Naloxone has been distributed as part of emergency kits to heroin users, and this has been shown to reduce rates of fatal overdose. Projects of this type are underway in San Francisco, New Mexico, Philadelphia, New York State, Baltimore, Boston, Los Angeles and Chicago, with pilot projects started in Scotland in 2006.

The drug also blocks the action of pain-lowering endorphins which the body produces naturally. The likely reason for this is that these endorphins operate on the same opioid receptors. In one experiment, women treated with naloxone reported higher pain levels during childbirth than women not so treated; in another experiment, the pain lowering effect of placebos was blocked if the placebos were administered along with naloxone.

While naloxone is still often used in emergency treatments for opioid overdose, its clinical use in the long-term treatment of opioid addiction is being increasingly superseded by naltrexone.
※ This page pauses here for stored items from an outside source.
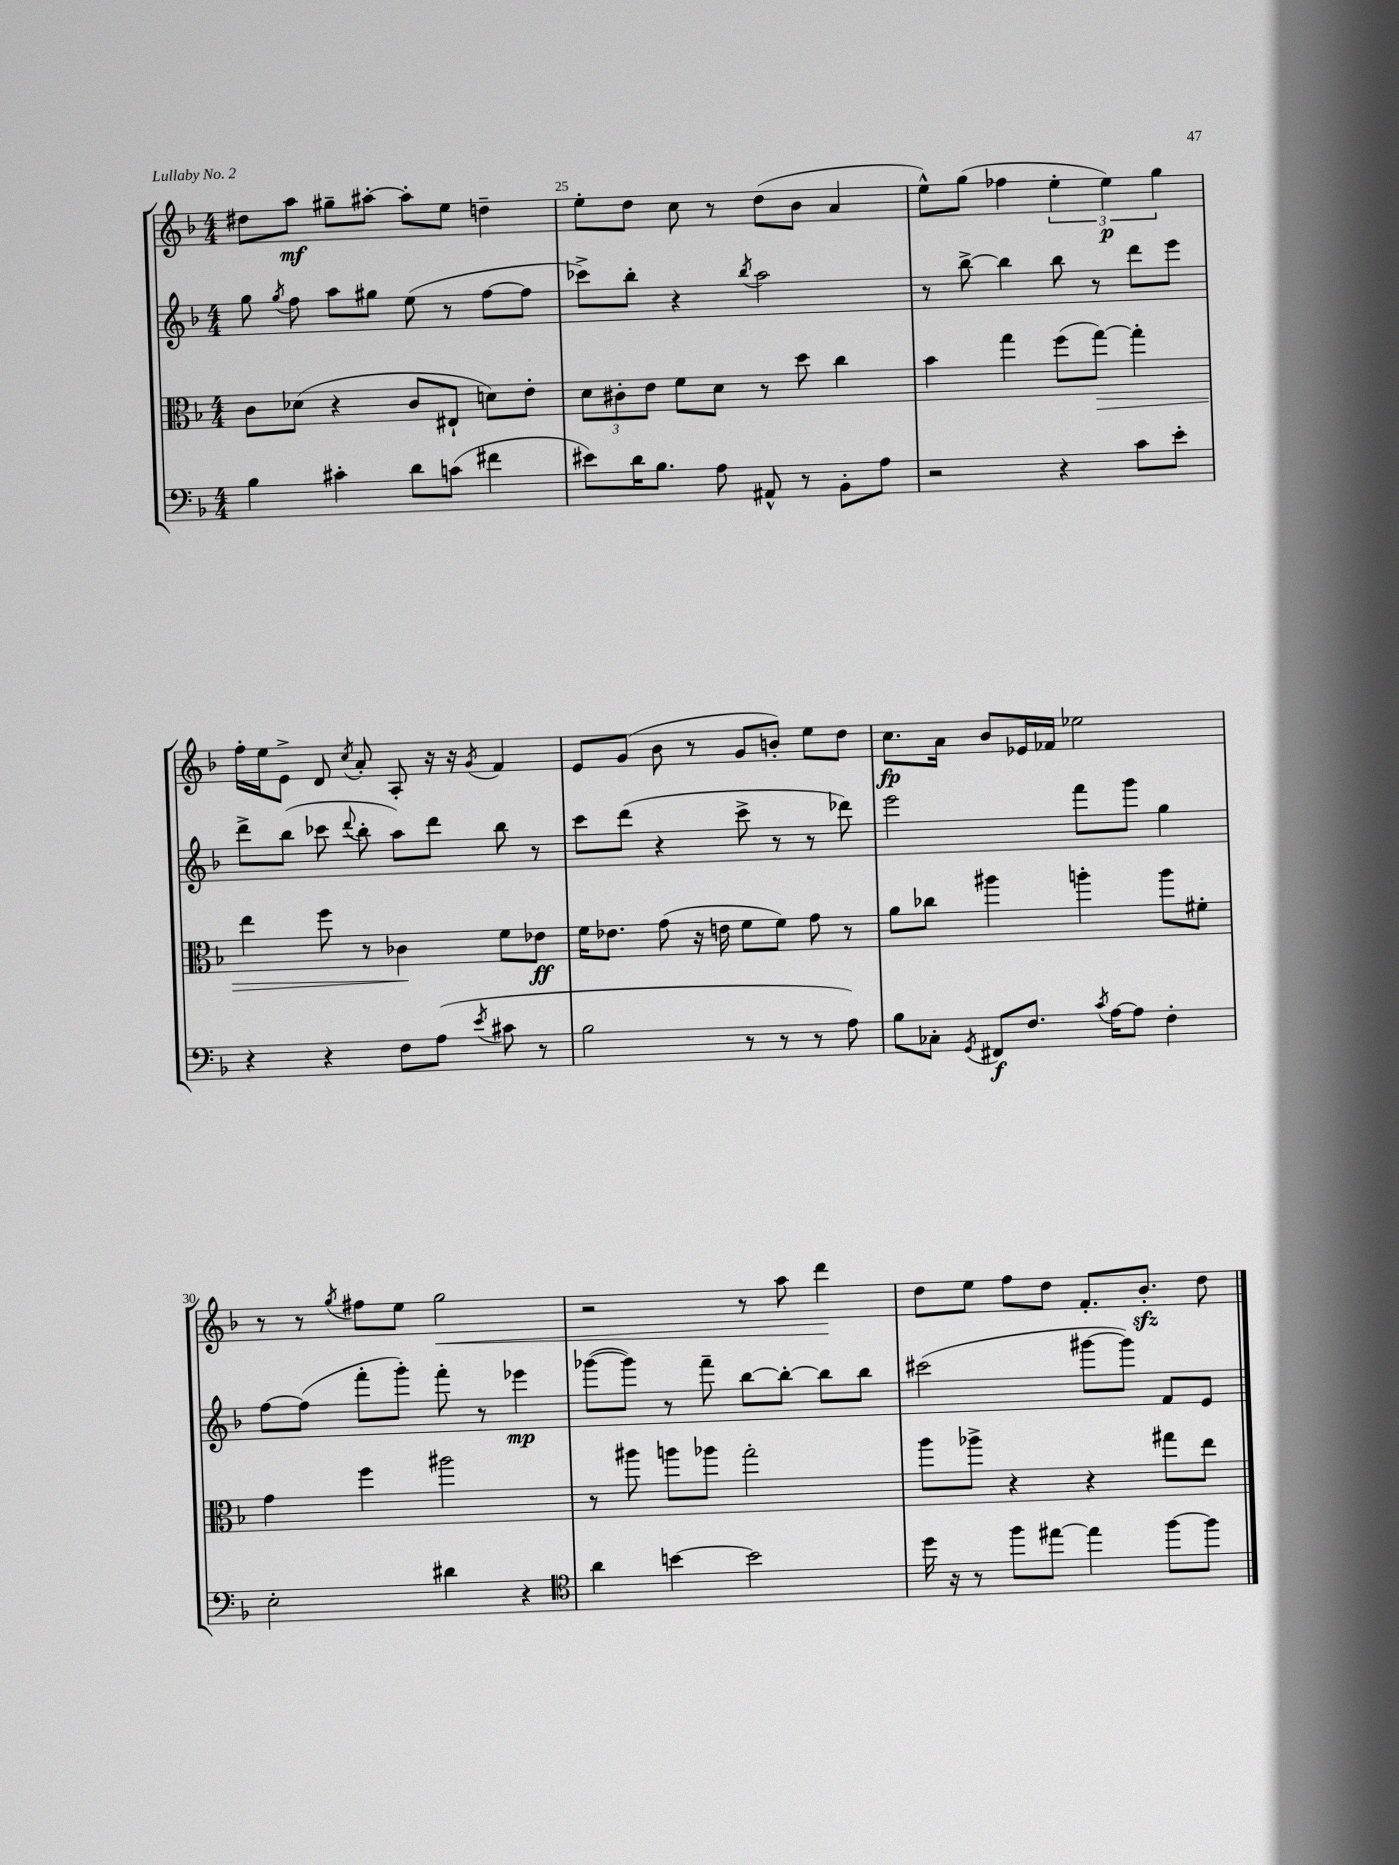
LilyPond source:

<<
\new StaffGroup <<
\new Staff = "s0" {
    \clef treble \key f \major \numericTimeSignature \time 4/4
    \autoBeamOff dis''8[ a''8]\mf gis''8[-- ais''8]~-. ais''8[-. e''8] d''4-- |
    e''8[-. d''8] c''8 r8 d''8[( bes'8] a'4 |
    e''8[-^) g''8]( fes''4 \tuplet 3/2 { e''4-. e''4\p) g''4 } |
    f''16[-. e''16 e'8]-> d'8 \acciaccatura { c''8 } a'8-. a8-. r16 r16 \acciaccatura { g'8 } f'4 |
    e'8[ g'8]( bes'8 r8 g'8[ b'8]-.) e''8[ d''8] |
    c''8.[\fp a'16] bes'8[ ees'16 fes'16] ees''2 |
    r8 r8 \acciaccatura { g''8 } fis''8[ e''8] g''2\< |
    r2 r8 a''8 d'''4\! |
    d''8[ e''8] f''8[ d''8] f'8.[-. bes'8.]-.\sfz d''8 \bar "|." |
}
\new Staff = "s1" {
    \clef treble \key f \major \numericTimeSignature \time 4/4
    \autoBeamOff g''8 \acciaccatura { g''8 } f''8 a''8[ gis''8] e''8( r8 f''8[~ f''8] |
    ces'''8[->) bes''8]-. r4 \acciaccatura { bes''8 } a''2 |
    r8 bes''8~-> bes''4 bes''8 r8 d'''8[ e'''8] |
    d'''8[-> bes''8]( ces'''8 \appoggiatura { d'''8 } bes''8-. a''8[) d'''8] bes''8 r8 |
    c'''8[ d'''8]( r4 c'''8-> r8 r8 des'''8) |
    e'''2 f'''8[ g'''8] g''4 |
    f''8[~ f''8]( f'''8[-. g'''8]-.) f'''8-. r8 ees'''4\mp |
    ges'''8[~( ges'''8]) r8 f'''8-- bes''8[~ bes''8]~-. bes''8[ bes''8] |
    cis'''2( gis'''8[~ gis'''8]) f'8[ e'8] \bar "|." |
}
\new Staff = "s2" {
    \clef alto \key f \major \numericTimeSignature \time 4/4
    \autoBeamOff c'8[ des'8]( r4 c'8[ eis8]-! d'8[) e'8]-. |
    \tuplet 3/2 { d'8[ cis'8-. e'8] } f'8[ d'8] r8 d''8 c''4 |
    bes'4 g''4 f''8[( g''8]~\>) g''4-. |
    e''4 f''8 r8 ces'4\! f'8[ ees'8]\ff |
    f'16[ ees'8.] g'8( r16 e'16 f'8[ f'8]) g'8 r8 |
    a'8[ ces''8] ais''4 a''4-. a''8[ fis'8]-. |
    g'4 f''4 ais''2 |
    r8 ais''8 a''8[ aes''8] g''2-. |
    a''8[ aes''8]-> r4 r4 gis''8[ e''8] \bar "|." |
}
\new Staff = "s3" {
    \clef bass \key f \major \numericTimeSignature \time 4/4
    \autoBeamOff bes4 cis'4-. d'8[ c'8]( fis'4 |
    eis'8[) d'16 bes8.] a8 ais,8-^ r8 bes,8[-. a8] |
    r2 r4 c'8[ e'8]-. |
    r4 r4 f8[ a8]( \acciaccatura { e'8 } cis'8 r8 |
    bes2 r8 r8 r8 a8) |
    bes8[ ces8]-. \acciaccatura { g,8 } fis,8[\f f8.] \acciaccatura { c'8 } a16[~ a8] f4-. |
    e2-. dis'4 r4 |
    \clef tenor a'4 b'4~ b'2 |
    d''16 r16 r8 f''8[ eis''8]~ eis''4 f''8[~ f''8] \bar "|." |
}
>>
>>
\layout { \context { \Score currentBarNumber = #24 \override BarNumber.break-visibility = ##(#f #t #t) barNumberVisibility = #(every-nth-bar-number-visible 5) } }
Naltrexone is structurally similar but has a slightly increased affinity for κ-opioid receptors over naloxone, can be administered orally and has a longer duration of action.

Enteral naloxone has been successfully used in the reduction of gastritis and oesophagitis associated with opioid therapy in mechanically-ventilated acute care patients.

The effect of the hallucinogenic plant Salvia Divinorum and its primary active chemical Salvinorin-A, a κ-opioid agonist, can be inhibited by the pre-administration of naloxone, as well as PCP, ketamine, and dextromethorphan.

Naloxone is also being used as a secondary chemical in the FDA approved medicine Suboxone. Suboxone and Subutex were created as part of a detox program to well help opiate addicted patients stop using opiates. Suboxone contains 4 parts Buprenorphine and 1 part Naloxone. While Subutex contains only Buprenorphrine.

The Naloxone was placed in the Suboxone in an effort to dissuade patients from grinding up the Suboxone tablet and using it as part of a combination of opiates that the user would inject into their body. The Naloxone will block the effects of any opiates and cause the user to go into immediate withdrawal.

The Naloxone has no other use in Suboxone other than preventing users from injecting the Suboxone in the body. However, the Naloxone in Suboxone does cause side effects in some people. These side effects include, but are not limited to, asthenia, chills, headache, infection, pain, pain in the abdomen, back pain, withdrawal syndrome, vasodilation, constipation, diarrhea, nausea, vomiting, insomnia, and sweating. Other than patients who might inject opiates, there is no reason for Naloxone in Suboxone. Because of these side effects, the FDA recommends that doctors begin any chemical detox using Subutex, which does not contain any Naloxone. By this manner, if for some reason the doctor moves the patient to Suboxone and the patient begins having side effects related to Naloxone, the doctor can easily move the patient back to Subutex.

For these reasons and others, it has been reported that Subutex is easier to withdraw from than is Suboxone.

Legal status

The patent for Naloxone has expired and it is manufactured by various companies.


The CAS number of naloxone is 465-65-6; the anhydrous hydrochloride salt has CAS 357-08-4 and the hydrochloride salt with 2 molecules of water has CAS 51481-60-8.